Roodt warned that the increase in consumption later in the year coupled with the 25 cents a litre fuel levy imposed by Finance Minister Tito Mboweni could see fuel prices skyrocket to new highs not yet seen before.
Neil Roets, chief executive of Debt Rescue, said they were gearing up for one of the busiest years in the history of the company because of the growing numbers of distressed consumers who wanted to go under debt review.
“We expect the rising fuel price later in the year to have a massive impact on consumers. This will be especially bad since the substantial reduction that kicks in this week is going to create a false sense of security.
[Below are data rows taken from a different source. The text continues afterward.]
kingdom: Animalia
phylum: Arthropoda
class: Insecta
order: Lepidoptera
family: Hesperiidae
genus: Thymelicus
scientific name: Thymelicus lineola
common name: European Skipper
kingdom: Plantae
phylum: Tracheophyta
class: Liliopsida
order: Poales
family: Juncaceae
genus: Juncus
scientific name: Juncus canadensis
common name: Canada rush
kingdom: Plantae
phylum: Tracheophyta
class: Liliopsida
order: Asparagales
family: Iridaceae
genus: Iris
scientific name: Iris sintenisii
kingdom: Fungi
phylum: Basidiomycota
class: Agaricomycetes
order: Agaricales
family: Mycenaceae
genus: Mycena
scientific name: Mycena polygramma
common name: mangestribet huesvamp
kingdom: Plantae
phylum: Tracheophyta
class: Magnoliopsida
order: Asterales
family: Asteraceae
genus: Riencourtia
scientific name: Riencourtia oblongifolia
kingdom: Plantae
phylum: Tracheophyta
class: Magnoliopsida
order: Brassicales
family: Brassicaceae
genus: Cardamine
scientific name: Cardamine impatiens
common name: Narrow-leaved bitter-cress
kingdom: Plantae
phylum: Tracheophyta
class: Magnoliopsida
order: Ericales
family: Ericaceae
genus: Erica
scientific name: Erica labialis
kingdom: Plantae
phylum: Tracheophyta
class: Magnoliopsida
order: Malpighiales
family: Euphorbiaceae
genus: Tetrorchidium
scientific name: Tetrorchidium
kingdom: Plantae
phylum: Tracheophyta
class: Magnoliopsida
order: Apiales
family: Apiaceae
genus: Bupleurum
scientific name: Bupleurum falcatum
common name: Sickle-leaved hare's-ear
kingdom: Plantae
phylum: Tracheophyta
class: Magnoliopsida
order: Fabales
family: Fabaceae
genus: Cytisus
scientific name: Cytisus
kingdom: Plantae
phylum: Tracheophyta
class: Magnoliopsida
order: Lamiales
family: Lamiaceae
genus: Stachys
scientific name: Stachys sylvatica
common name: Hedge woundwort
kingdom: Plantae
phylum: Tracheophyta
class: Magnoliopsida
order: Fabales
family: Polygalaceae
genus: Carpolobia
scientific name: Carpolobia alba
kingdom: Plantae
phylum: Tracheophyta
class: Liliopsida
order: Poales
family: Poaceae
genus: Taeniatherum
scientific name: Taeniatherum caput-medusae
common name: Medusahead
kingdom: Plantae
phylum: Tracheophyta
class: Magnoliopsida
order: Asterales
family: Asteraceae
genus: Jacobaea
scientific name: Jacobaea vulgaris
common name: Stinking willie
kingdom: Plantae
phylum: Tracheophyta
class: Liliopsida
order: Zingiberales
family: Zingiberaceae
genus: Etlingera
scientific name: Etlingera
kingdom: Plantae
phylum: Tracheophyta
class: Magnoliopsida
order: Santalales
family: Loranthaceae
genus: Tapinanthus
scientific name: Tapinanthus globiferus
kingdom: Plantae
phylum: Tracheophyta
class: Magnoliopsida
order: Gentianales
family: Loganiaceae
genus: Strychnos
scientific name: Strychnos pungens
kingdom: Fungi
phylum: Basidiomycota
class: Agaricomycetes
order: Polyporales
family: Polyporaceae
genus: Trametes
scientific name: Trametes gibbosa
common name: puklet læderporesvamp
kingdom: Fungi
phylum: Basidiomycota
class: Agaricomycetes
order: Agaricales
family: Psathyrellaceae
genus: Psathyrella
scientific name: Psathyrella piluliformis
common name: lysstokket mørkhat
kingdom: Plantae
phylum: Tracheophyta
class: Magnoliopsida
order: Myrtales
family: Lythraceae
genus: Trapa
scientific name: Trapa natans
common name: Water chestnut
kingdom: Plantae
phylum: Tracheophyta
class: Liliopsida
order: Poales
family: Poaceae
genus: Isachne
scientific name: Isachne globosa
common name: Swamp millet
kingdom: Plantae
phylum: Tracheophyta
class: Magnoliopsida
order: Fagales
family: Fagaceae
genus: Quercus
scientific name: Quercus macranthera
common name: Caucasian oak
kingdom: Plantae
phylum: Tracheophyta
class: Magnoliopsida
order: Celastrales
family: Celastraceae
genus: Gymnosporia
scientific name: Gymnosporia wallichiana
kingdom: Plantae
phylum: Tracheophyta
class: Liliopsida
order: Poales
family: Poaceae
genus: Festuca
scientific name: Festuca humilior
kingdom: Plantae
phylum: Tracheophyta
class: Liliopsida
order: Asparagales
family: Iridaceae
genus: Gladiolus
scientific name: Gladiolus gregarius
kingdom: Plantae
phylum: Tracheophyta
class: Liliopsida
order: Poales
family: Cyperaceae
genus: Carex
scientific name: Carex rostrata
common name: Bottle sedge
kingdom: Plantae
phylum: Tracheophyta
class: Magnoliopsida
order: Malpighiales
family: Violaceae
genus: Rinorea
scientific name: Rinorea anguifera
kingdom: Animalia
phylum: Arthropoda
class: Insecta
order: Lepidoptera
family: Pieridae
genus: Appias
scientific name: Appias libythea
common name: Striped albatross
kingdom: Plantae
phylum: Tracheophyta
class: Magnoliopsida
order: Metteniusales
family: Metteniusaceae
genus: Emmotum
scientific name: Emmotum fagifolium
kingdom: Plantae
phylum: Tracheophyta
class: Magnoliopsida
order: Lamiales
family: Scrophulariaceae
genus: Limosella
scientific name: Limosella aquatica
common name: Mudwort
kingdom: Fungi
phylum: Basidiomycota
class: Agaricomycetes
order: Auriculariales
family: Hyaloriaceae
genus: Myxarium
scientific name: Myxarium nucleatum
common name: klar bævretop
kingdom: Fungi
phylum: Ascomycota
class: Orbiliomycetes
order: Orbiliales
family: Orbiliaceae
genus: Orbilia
“Many will believe that this is going to last despite warnings to the contrary and see that as a licence to splurge,” Roets said.
He said it was virtually a foregone conclusion that Moody’s would be cutting South Africa’s sovereign debt rating to junk status making it that much more expensive for both the government and consumers to borrow money.
He said almost half of all consumers were three months or more behind in their payments. The major culprits are credit and store cards followed closely by unsecured debt.
“Lenders are sometimes willing to take a cut if it means they can avoid having to involve debt collectors or foreclosing on the fixed properties of debtors,” Roets said.
Roets warned that 2020 was going to be a tough year and that consumers who had difficulty making ends meet in 2019 were going to find it much harder this year.